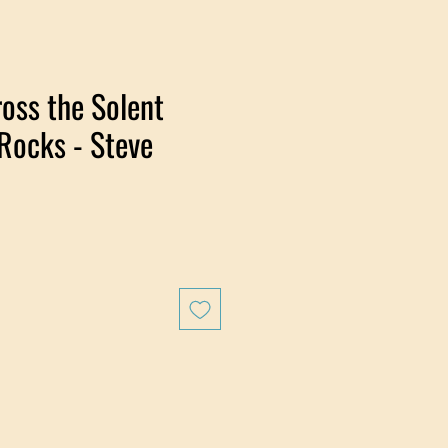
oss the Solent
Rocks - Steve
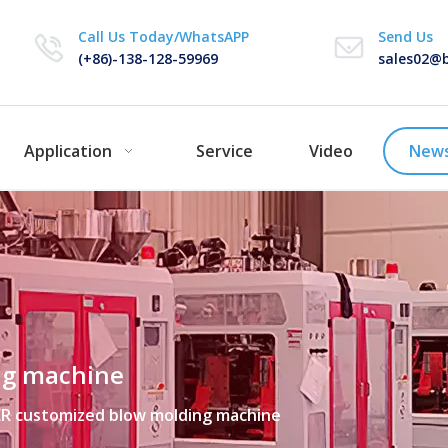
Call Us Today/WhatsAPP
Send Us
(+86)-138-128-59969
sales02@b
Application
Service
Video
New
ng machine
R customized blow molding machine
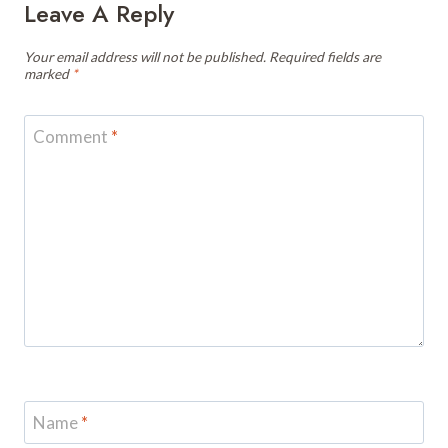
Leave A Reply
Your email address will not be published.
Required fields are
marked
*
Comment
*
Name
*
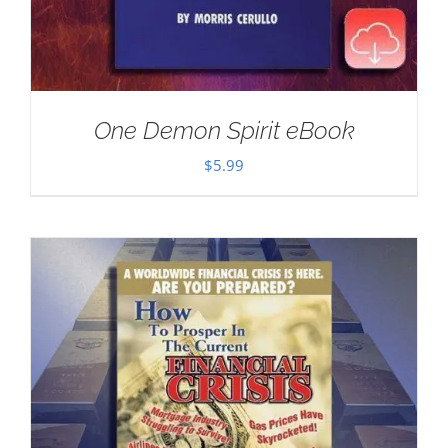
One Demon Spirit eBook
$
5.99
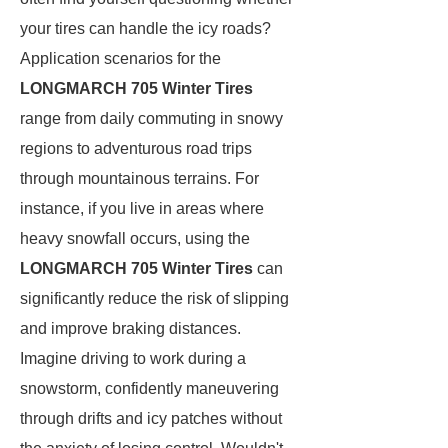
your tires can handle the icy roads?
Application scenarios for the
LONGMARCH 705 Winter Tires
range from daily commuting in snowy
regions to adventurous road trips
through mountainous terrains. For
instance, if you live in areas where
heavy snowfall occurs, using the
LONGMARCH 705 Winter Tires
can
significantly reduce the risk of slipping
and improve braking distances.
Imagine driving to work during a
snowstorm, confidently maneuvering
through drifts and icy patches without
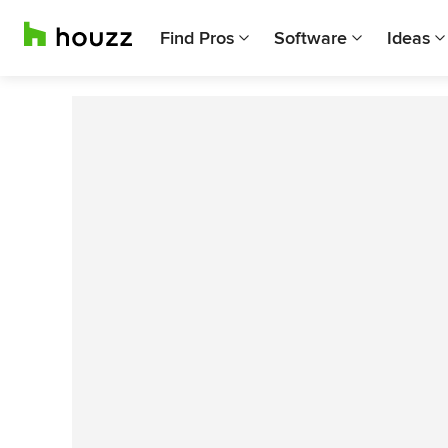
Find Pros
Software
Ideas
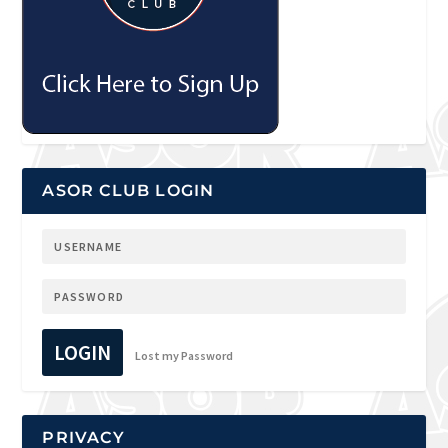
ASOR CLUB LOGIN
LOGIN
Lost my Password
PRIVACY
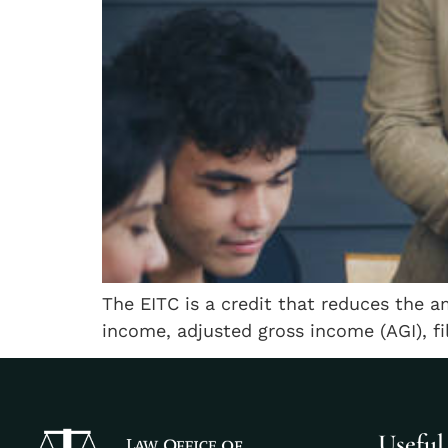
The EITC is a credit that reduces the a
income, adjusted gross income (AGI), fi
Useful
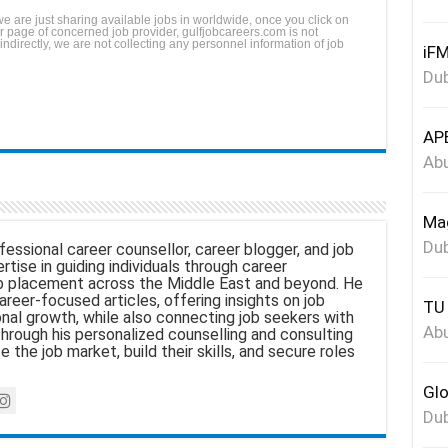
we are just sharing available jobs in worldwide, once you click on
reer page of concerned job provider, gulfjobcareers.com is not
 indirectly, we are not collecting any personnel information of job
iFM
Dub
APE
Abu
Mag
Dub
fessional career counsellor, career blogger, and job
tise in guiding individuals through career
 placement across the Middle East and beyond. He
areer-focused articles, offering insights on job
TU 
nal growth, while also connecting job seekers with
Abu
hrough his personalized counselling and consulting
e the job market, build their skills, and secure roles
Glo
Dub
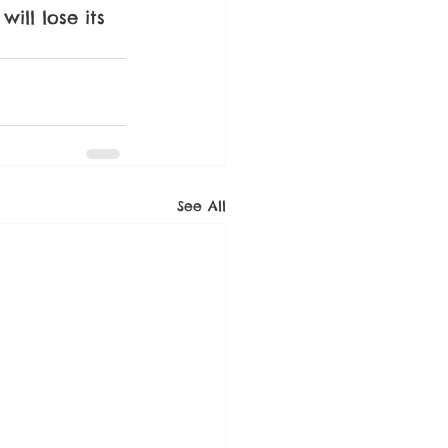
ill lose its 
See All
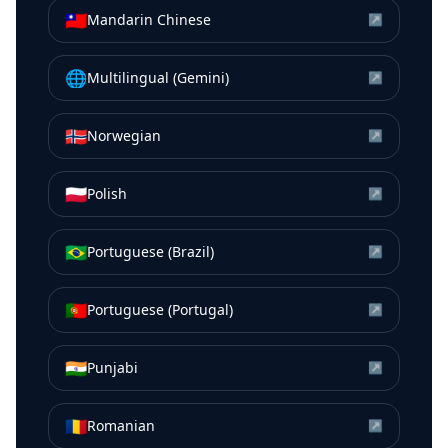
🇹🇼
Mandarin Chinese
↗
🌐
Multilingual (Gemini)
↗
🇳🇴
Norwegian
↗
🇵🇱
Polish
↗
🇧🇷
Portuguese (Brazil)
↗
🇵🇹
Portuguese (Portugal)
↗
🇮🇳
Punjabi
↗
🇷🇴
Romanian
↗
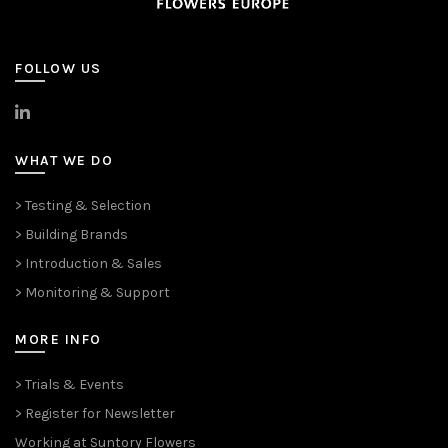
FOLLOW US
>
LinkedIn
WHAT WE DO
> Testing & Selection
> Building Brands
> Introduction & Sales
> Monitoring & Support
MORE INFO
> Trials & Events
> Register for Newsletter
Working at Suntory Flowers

---

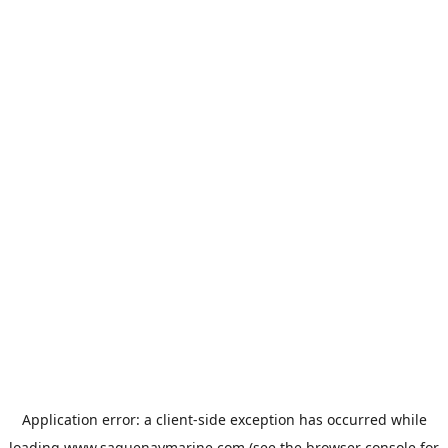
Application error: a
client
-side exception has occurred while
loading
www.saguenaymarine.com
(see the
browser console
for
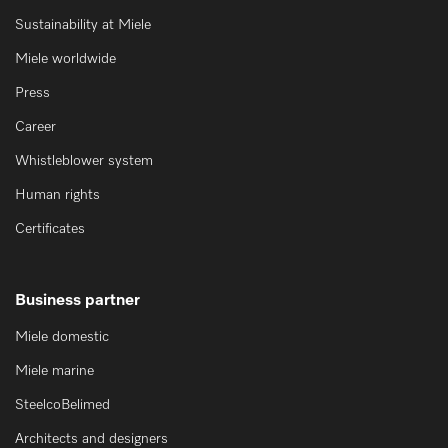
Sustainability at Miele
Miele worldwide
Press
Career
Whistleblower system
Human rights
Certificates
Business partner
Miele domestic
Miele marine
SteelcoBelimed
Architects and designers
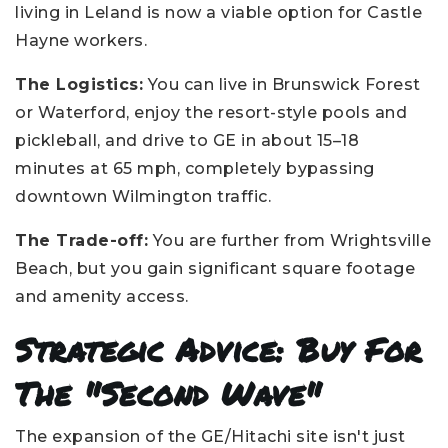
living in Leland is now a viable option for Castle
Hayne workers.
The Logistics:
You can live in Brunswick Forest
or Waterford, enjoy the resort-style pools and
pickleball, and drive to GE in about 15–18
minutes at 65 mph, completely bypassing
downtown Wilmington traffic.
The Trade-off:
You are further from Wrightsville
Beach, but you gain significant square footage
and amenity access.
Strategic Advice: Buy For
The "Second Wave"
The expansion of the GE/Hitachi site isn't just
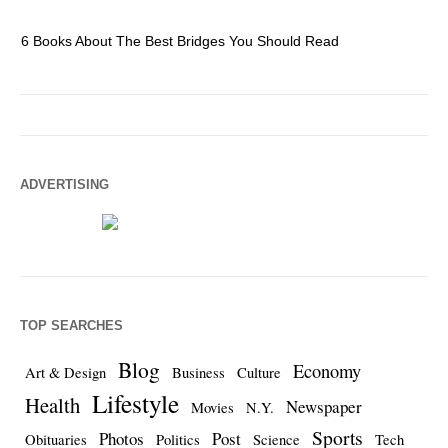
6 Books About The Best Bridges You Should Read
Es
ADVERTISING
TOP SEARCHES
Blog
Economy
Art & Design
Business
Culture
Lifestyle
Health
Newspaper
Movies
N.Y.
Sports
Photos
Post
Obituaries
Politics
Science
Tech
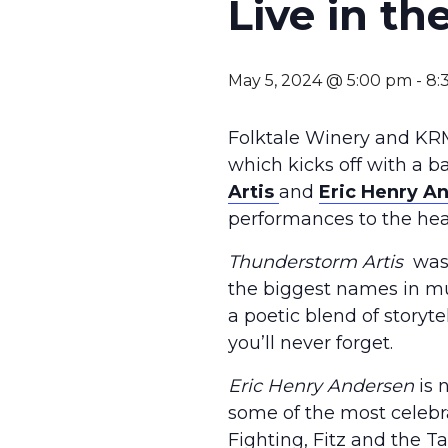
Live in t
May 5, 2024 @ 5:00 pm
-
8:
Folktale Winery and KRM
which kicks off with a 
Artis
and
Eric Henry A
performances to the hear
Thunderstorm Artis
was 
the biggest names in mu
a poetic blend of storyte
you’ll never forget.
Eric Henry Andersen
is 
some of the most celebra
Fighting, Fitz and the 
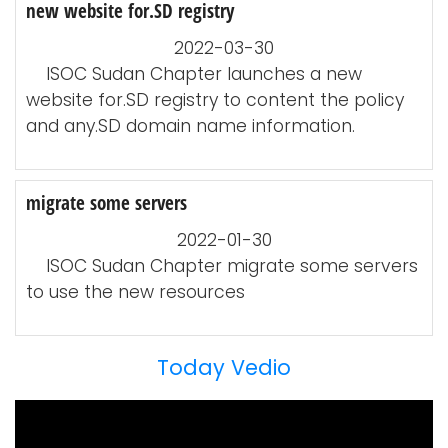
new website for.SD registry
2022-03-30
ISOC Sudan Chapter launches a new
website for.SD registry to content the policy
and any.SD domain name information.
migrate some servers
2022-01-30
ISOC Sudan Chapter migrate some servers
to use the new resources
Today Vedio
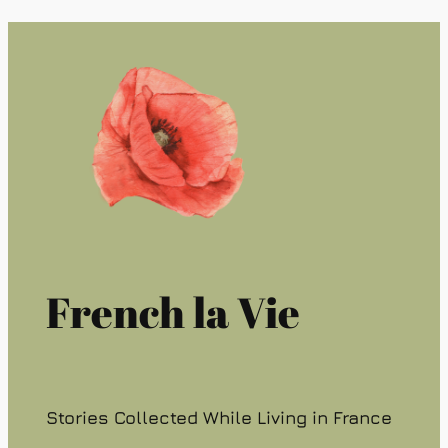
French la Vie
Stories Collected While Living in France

--

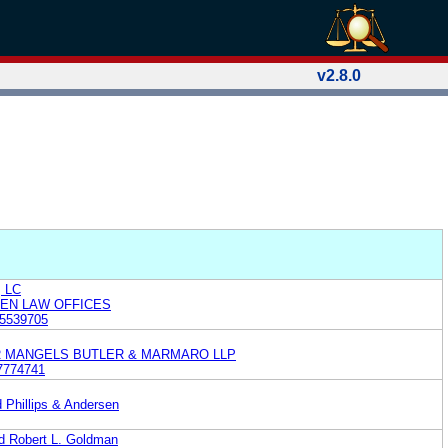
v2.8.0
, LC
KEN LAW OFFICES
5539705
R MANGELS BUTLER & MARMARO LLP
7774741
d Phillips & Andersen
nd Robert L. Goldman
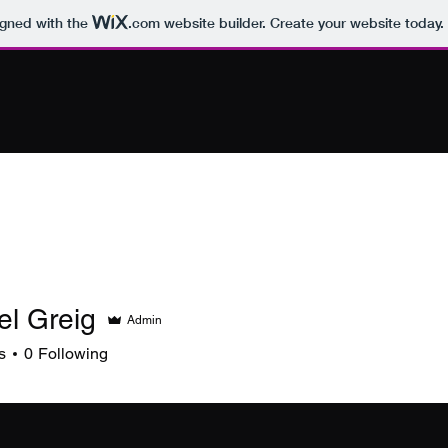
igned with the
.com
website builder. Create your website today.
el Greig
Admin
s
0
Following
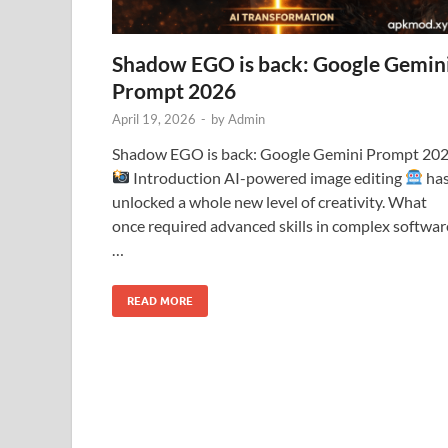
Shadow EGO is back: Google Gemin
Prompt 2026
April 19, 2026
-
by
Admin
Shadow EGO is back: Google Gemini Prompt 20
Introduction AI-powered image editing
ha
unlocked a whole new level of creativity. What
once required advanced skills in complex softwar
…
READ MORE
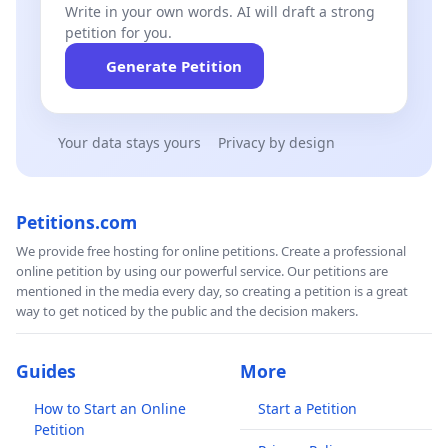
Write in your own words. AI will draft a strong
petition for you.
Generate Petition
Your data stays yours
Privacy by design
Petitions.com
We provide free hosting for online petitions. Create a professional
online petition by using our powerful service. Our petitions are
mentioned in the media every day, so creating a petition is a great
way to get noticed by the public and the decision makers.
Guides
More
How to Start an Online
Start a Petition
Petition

(Action item) For the listing above, say how many lines hold the string "some". Give only that number.

(Written response) 3